─── Material for the task

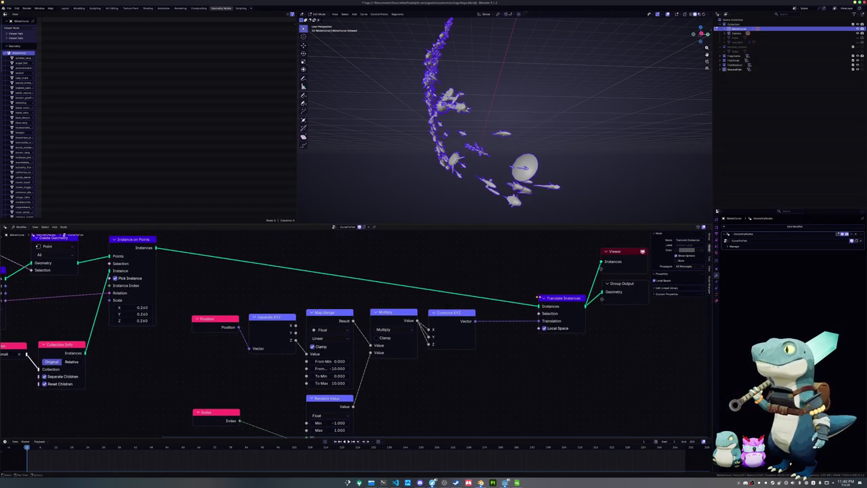
Step: View the fish swarm upright and change the Curve to Points spacing Length to 9.91 m
{"action": "scroll", "coordinate": [499, 261], "scroll_direction": "down", "scroll_amount": 2}
{"action": "mouse_move", "coordinate": [406, 169]}
{"action": "middle_mouse_down"}
{"action": "mouse_move", "coordinate": [411, 187]}
{"action": "mouse_move", "coordinate": [433, 190]}
{"action": "mouse_move", "coordinate": [430, 161]}
{"action": "mouse_move", "coordinate": [434, 169]}
{"action": "mouse_move", "coordinate": [379, 188]}
{"action": "mouse_move", "coordinate": [451, 184]}
{"action": "middle_mouse_up"}
{"action": "scroll", "coordinate": [452, 184], "scroll_direction": "up", "scroll_amount": 2}
{"action": "scroll", "coordinate": [457, 184], "scroll_direction": "up", "scroll_amount": 2}
{"action": "scroll", "coordinate": [457, 183], "scroll_direction": "up", "scroll_amount": 2}
{"action": "middle_click_drag", "start_coordinate": [188, 352], "coordinate": [359, 376]}
{"action": "scroll", "coordinate": [359, 376], "scroll_direction": "up", "scroll_amount": 2}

──────

Print out each record exactly as shown, but keep the pictures out.

Step: View the fish swarm upright and change the Curve to Points spacing Length to 9.91 m
{"action": "scroll", "coordinate": [499, 261], "scroll_direction": "down", "scroll_amount": 2}
{"action": "mouse_move", "coordinate": [406, 169]}
{"action": "middle_mouse_down"}
{"action": "mouse_move", "coordinate": [411, 187]}
{"action": "mouse_move", "coordinate": [433, 190]}
{"action": "mouse_move", "coordinate": [430, 161]}
{"action": "mouse_move", "coordinate": [434, 169]}
{"action": "mouse_move", "coordinate": [379, 188]}
{"action": "mouse_move", "coordinate": [451, 184]}
{"action": "middle_mouse_up"}
{"action": "scroll", "coordinate": [452, 184], "scroll_direction": "up", "scroll_amount": 2}
{"action": "scroll", "coordinate": [457, 184], "scroll_direction": "up", "scroll_amount": 2}
{"action": "scroll", "coordinate": [457, 183], "scroll_direction": "up", "scroll_amount": 2}
{"action": "middle_click_drag", "start_coordinate": [188, 352], "coordinate": [359, 376]}
{"action": "scroll", "coordinate": [359, 376], "scroll_direction": "up", "scroll_amount": 2}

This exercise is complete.